#### [What the task requires]
Copy exactly the lines of the data below that run from the line holding "left shoulder: (582, 276)" through the line holding "left hip: (954, 288)", both ends included.

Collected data
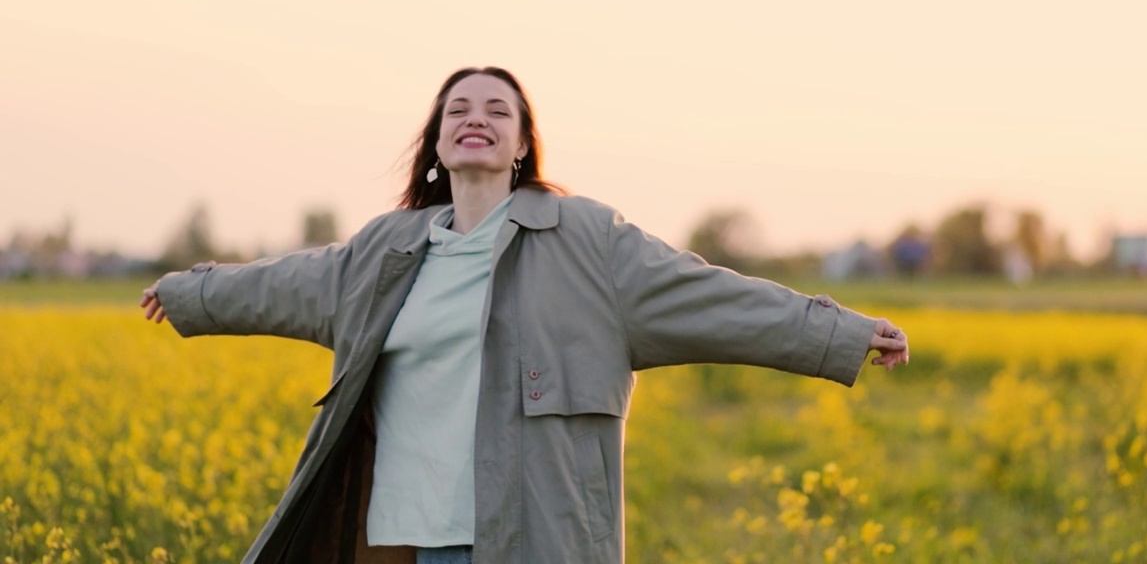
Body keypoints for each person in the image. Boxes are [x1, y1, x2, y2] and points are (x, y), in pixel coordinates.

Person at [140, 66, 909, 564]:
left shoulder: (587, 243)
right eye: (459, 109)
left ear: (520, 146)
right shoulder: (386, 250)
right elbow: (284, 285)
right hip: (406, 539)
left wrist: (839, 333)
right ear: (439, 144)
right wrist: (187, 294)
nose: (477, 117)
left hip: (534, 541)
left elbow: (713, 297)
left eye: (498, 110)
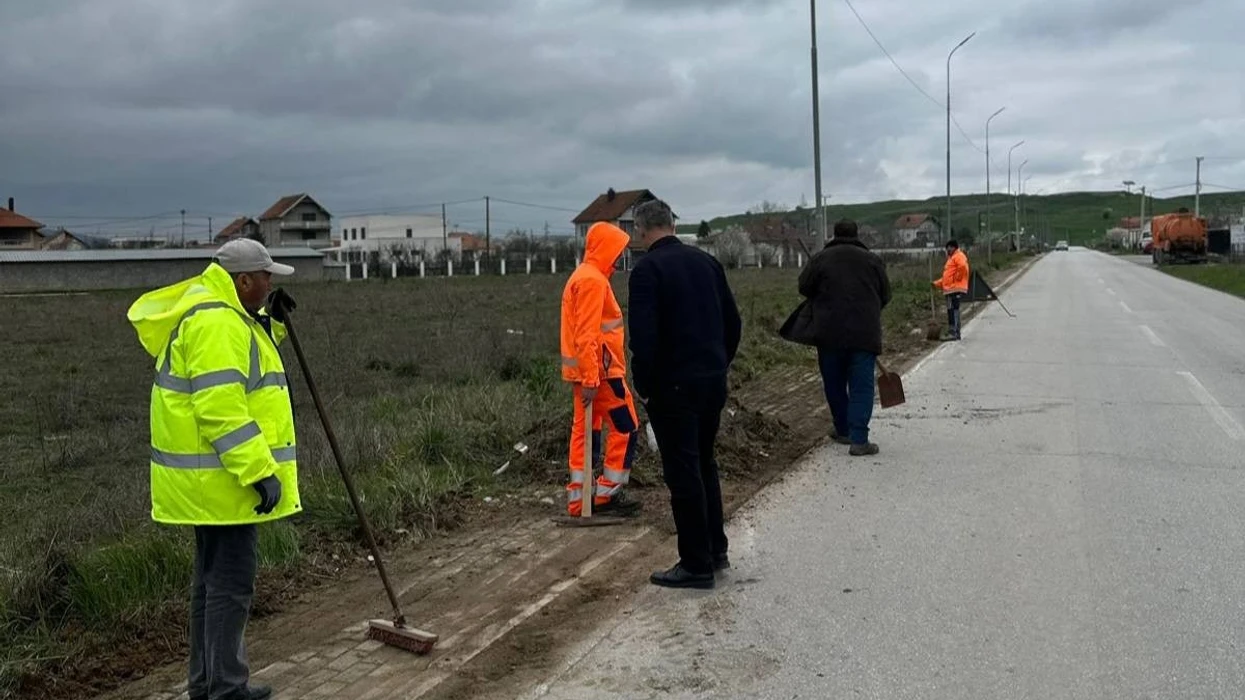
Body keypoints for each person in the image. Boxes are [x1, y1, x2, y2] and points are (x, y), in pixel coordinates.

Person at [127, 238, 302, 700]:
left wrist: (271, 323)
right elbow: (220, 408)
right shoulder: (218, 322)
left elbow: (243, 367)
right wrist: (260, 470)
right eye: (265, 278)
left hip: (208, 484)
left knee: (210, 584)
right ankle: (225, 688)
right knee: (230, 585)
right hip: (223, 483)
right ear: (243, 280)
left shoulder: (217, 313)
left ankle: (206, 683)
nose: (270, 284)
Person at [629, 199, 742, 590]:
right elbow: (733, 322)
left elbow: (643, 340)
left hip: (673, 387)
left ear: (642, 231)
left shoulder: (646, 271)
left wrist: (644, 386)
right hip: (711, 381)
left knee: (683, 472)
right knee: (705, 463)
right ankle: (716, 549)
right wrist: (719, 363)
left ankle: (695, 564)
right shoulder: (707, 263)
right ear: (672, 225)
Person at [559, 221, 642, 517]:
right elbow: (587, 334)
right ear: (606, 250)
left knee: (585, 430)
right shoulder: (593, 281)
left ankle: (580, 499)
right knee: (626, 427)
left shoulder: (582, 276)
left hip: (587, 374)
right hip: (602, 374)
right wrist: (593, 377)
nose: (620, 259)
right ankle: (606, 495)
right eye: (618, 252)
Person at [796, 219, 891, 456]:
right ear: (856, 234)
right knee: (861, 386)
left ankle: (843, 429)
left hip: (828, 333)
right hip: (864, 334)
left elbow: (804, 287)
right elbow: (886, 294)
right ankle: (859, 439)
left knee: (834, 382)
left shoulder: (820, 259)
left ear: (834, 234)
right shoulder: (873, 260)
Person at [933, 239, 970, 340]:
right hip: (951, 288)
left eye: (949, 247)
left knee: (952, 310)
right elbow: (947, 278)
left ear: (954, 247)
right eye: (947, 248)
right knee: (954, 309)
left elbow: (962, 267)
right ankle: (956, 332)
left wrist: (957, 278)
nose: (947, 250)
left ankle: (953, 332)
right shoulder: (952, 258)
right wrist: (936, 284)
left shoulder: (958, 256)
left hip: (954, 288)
---
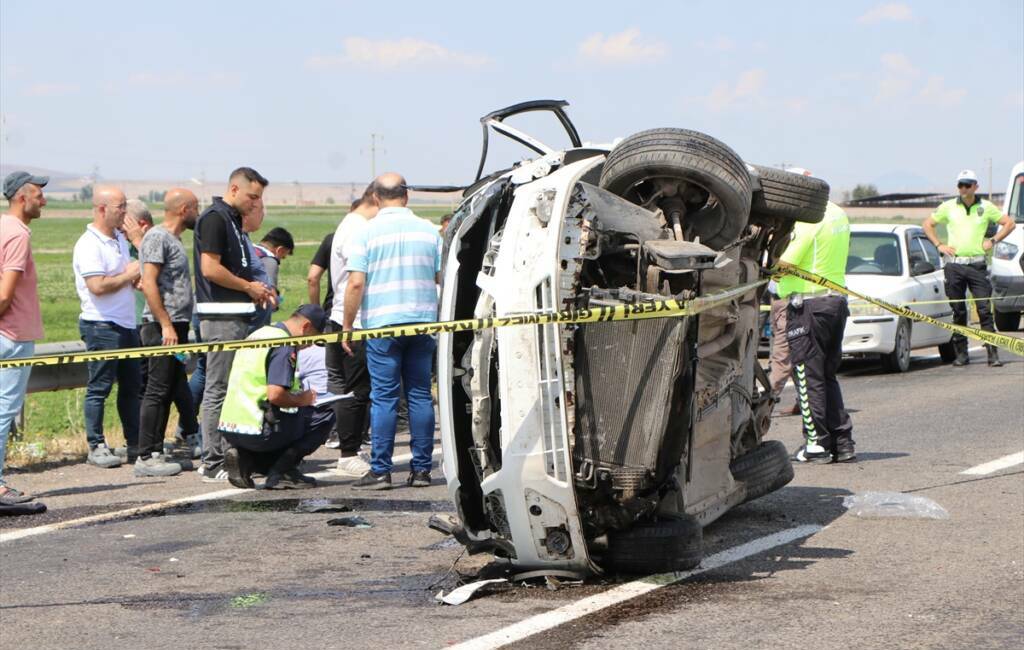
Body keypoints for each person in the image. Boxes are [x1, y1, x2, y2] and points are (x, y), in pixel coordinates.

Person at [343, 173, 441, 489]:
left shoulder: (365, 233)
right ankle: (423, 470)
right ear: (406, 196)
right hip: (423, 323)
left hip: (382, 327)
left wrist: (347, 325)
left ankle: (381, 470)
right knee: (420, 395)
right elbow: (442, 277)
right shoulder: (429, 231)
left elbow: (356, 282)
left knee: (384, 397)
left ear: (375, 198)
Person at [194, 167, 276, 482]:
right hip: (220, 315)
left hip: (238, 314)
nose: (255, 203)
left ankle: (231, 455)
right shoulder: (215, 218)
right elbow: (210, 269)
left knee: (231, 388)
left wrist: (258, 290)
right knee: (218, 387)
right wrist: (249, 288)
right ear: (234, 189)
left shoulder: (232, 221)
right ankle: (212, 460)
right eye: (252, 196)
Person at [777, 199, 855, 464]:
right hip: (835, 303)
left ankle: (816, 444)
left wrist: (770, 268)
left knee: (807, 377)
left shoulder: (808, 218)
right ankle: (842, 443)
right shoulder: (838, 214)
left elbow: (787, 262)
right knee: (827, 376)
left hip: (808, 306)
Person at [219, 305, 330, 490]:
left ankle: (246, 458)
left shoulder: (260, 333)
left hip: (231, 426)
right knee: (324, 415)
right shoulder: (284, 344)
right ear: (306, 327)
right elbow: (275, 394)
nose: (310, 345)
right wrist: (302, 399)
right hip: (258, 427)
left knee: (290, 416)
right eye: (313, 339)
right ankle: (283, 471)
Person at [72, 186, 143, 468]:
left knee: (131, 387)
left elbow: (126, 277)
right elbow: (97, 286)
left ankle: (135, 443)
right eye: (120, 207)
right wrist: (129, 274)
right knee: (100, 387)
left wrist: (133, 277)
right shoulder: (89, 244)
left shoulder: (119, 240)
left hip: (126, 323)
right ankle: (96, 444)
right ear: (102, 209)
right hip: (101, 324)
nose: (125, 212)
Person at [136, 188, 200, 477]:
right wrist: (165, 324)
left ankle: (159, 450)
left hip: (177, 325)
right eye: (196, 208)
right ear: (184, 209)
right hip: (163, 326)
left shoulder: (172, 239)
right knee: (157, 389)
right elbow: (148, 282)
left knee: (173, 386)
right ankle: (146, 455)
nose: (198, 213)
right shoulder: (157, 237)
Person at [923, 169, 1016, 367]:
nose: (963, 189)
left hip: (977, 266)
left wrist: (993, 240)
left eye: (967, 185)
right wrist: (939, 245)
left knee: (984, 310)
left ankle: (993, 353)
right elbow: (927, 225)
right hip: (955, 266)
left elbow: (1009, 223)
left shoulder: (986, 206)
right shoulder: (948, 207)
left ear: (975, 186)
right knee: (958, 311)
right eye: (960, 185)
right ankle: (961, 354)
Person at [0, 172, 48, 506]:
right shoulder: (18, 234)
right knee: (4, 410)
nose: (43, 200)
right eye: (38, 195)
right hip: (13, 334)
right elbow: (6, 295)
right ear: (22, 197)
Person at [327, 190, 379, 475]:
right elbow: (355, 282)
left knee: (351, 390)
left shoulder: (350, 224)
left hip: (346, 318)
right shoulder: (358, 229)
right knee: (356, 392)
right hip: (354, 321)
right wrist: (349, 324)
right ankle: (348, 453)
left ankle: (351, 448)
...
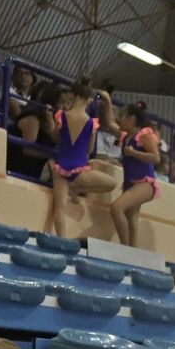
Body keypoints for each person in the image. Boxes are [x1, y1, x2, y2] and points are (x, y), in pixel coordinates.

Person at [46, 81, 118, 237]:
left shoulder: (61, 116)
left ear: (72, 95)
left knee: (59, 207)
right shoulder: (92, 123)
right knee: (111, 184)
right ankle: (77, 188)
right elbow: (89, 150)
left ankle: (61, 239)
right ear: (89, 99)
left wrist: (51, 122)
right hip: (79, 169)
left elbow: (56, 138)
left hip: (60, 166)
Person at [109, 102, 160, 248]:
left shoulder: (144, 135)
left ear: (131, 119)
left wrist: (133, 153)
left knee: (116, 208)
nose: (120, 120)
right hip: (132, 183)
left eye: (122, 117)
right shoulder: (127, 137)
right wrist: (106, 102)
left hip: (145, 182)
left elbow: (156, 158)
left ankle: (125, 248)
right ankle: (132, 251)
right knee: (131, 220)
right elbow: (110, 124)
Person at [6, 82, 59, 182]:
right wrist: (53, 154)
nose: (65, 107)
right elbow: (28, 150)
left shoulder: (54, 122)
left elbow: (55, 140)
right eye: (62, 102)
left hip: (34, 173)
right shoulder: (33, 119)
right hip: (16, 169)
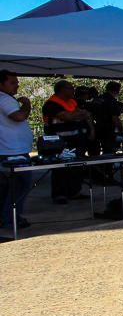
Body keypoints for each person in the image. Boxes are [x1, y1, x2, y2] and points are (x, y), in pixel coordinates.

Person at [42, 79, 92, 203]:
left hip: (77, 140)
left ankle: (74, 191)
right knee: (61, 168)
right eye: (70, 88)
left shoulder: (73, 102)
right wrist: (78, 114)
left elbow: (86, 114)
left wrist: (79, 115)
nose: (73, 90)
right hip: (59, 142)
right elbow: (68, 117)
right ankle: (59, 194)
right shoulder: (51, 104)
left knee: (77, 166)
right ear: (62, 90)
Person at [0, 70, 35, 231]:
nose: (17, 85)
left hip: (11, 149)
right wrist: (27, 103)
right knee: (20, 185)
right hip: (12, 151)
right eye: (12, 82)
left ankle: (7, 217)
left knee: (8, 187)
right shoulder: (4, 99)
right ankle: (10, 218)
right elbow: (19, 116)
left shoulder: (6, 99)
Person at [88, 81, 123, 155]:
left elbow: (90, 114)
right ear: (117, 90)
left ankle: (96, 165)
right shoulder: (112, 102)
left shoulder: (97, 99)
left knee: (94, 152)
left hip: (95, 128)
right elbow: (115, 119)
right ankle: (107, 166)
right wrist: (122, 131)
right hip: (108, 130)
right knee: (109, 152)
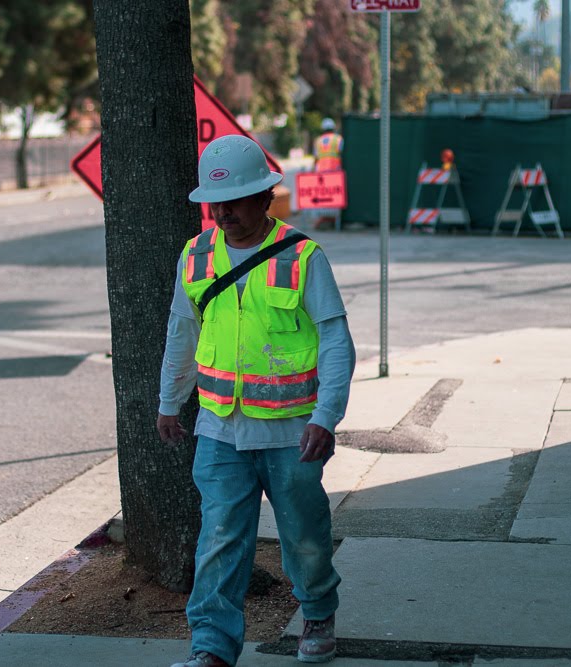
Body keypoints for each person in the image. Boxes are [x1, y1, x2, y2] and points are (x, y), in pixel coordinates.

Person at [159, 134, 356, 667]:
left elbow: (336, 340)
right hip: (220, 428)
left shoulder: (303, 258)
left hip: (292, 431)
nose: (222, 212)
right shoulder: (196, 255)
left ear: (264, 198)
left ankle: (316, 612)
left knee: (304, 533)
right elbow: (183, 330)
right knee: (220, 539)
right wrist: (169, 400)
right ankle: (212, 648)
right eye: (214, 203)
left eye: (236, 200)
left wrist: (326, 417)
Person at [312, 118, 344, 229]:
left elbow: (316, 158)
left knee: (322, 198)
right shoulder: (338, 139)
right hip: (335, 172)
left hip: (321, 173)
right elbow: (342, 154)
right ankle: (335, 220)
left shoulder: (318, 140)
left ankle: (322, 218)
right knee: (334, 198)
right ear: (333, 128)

#### [Solution for this task]
left shoulder: (582, 276)
left hip: (587, 374)
right hip: (602, 374)
right wrist: (593, 377)
nose: (620, 259)
right ankle: (606, 495)
right eye: (618, 252)
Person at [796, 219, 891, 456]:
right ear: (856, 234)
right knee: (861, 386)
left ankle: (843, 429)
left hip: (828, 333)
right hip: (864, 334)
left elbow: (804, 287)
right elbow: (886, 294)
right ankle: (859, 439)
left knee: (834, 382)
left shoulder: (820, 259)
left ear: (834, 234)
right shoulder: (873, 260)
Person at [933, 239, 970, 340]:
right hip: (951, 288)
left eye: (949, 247)
left knee: (952, 310)
right elbow: (947, 278)
left ear: (954, 247)
right eye: (947, 248)
right knee: (954, 309)
left elbow: (962, 267)
right ankle: (956, 332)
left wrist: (957, 278)
nose: (947, 250)
left ankle: (953, 332)
right shoulder: (952, 258)
right wrist: (936, 284)
left shoulder: (958, 256)
left hip: (954, 288)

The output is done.